Q: Where is Project Wing right now?
A: Last August, we successfully tested real-world deliveries in Australia using our prototype vehicles. But our goals require more than us building our own operational aircraft—we aren’t going to be the only game in town, and we need to ensure that everyone can operate their own unmanned aerial vehicles (UAVs) safely. Today, no system currently exists to manage the layer of airspace under 500 feet. So we’re also working on a traffic management system that could support a scalable, safe, and reliable commercial aerial delivery service, alongside others. As with any such project, we need to gather feedback, so we’ve been talking to regulators and aviation experts to develop a common approach from the very beginning.

Q: How’s your relationship with the FAA [national aviation authority for the US]?
A: It’s positive and collaborative—we often meet with them and other regulators to explain how our technology works. We recently held a seminar where we invited the FAA, members of the Small UAV Coalition, and other members of the aviation community to gather feedback on what sorts of technologies might enable safe flights at low altitude. Meetings like this help inform our own product development.

Q: How do you feel about the FAA’s proposed regulations, which allow for limited, low-risk operations, but effectively rule out an aerial delivery service like Project Wing?
A: While we don’t necessarily agree with everything in these proposed regulations, we’re supportive of the FAA’s goals of integrating UAS into the national airspace. We recently submitted comments to say that the FAA should be able to approve more advanced operations as operators demonstrate greater safety and reliability.

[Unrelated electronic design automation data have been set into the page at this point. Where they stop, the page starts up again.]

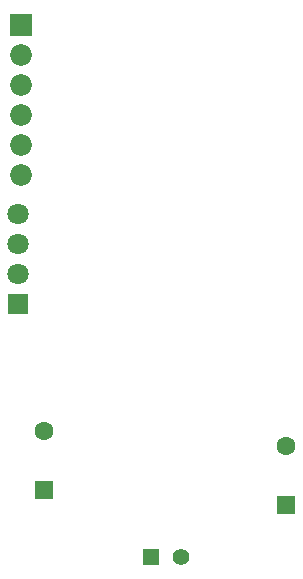
<source format=gbr>
G04*
G04 #@! TF.GenerationSoftware,Altium Limited,Altium Designer,25.7.1 (20)*
G04*
G04 Layer_Color=255*
%FSLAX44Y44*%
%MOMM*%
G71*
G04*
G04 #@! TF.SameCoordinates,265DE244-54D5-4CCD-A973-AF3357FD315F*
G04*
G04*
G04 #@! TF.FilePolarity,Positive*
G04*
G01*
G75*
%ADD55R,1.8400X1.8400*%
%ADD56C,1.8400*%
%ADD70C,1.4000*%
%ADD71C,1.8000*%
%ADD72R,1.8000X1.8000*%
%ADD73C,1.6000*%
%ADD74R,1.6000X1.6000*%
%ADD75R,1.4000X1.4000*%
D55*
X1502500Y808700D02*
D03*
D56*
Y783300D02*
D03*
Y757900D02*
D03*
Y732500D02*
D03*
Y707100D02*
D03*
Y681700D02*
D03*
D70*
X1638100Y358140D02*
D03*
D71*
X1500000Y648100D02*
D03*
Y622700D02*
D03*
Y597300D02*
D03*
D72*
Y571900D02*
D03*
D73*
X1727200Y452120D02*
D03*
X1522500Y465000D02*
D03*
D74*
X1727200Y402120D02*
D03*
X1522500Y415000D02*
D03*
D75*
X1613100Y358140D02*
D03*
M02*

</source>
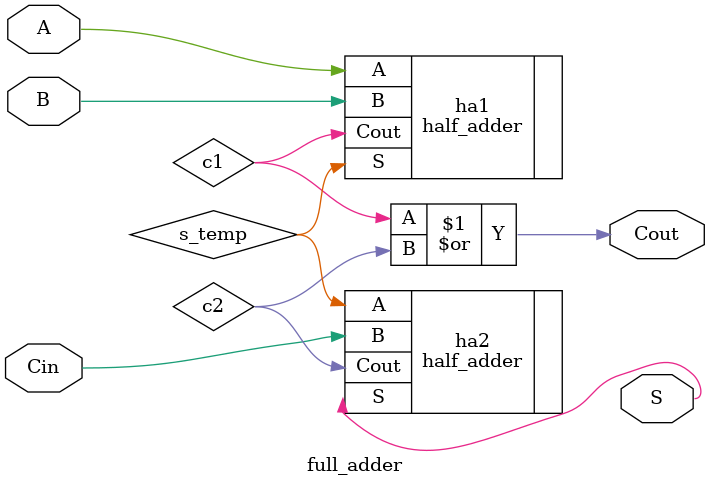
<source format=v>
module full_adder (
    input  wire A,    // 1位加数
    input  wire B,    // 1位加数
    input  wire Cin,  // 进位输入（区别于半加器的关键）
    output wire S,    // 和输出
    output wire Cout  // 进位输出
);

// 中间信号：连接两个半加器的临时结果
wire s_temp;  // 第一个半加器的"和"输出（A⊕B）
wire c1;      // 第一个半加器的进位输出（A&B）
wire c2;      // 第二个半加器的进位输出（(A⊕B)&Cin）

// 第1个半加器：计算A + B，得到临时和s_temp与进位c1
half_adder ha1 (
    .A(A),
    .B(B),
    .S(s_temp),  // 输出A⊕B
    .Cout(c1)    // 输出A&B
);

// 第2个半加器：计算s_temp + Cin，得到最终和S
half_adder ha2 (
    .A(s_temp),  // 输入为第一个半加器的"和"
    .B(Cin),
    .S(S),       // 最终和：A⊕B⊕Cin
    .Cout(c2)    // 输出(A⊕B)&Cin
);

// 或门：合并两个进位，得到最终进位输出Cout
assign Cout = c1 | c2;  // 等价于(A&B) | ((A⊕B)&Cin)

endmodule


</source>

More generally, we’re committed to working with governments around the world, as well as the broader aviation industry, to safely integrate small UAVs into the airspace.

Q: How do UAVs know where to gois there someone sitting behind a screen controlling them?
A: We’re still working this out—but the short answer is, while we’ll need to have an operator overseeing the vehicles, we’re designing our systems to be highly automated.

Q: How big are they?
A: The vehicle we’ve been testing is about one-and-a-half meters from wing tip to wing tip, and about one meter long (from nose to tail). But we’re looking at lots of different design options because different vehicles are good for different things. It’s too early to know what our final design, or designs, will look like.

Q: When will I see a self-flying vehicle delivering packages to my door?
A: There are a lot of technical and practical issues that still need to be resolved—for example, people’s concerns about safety, privacy, noise, or air congestion. Should self-flying vehicles be allowed to operate at all times of day? What’s the best way to let people know who’s flying vehicles above their property? We’d need to have answers to these kinds of questions before starting a full cargo delivery service. But we’re getting there—we’ve been testing people's responses to the design of the vehicle, its noise, and the drop-delivery experience—and will be listening carefully as we develop our technology further. We expect we’ll hit our safety and reliability targets in a matter of years, not decades.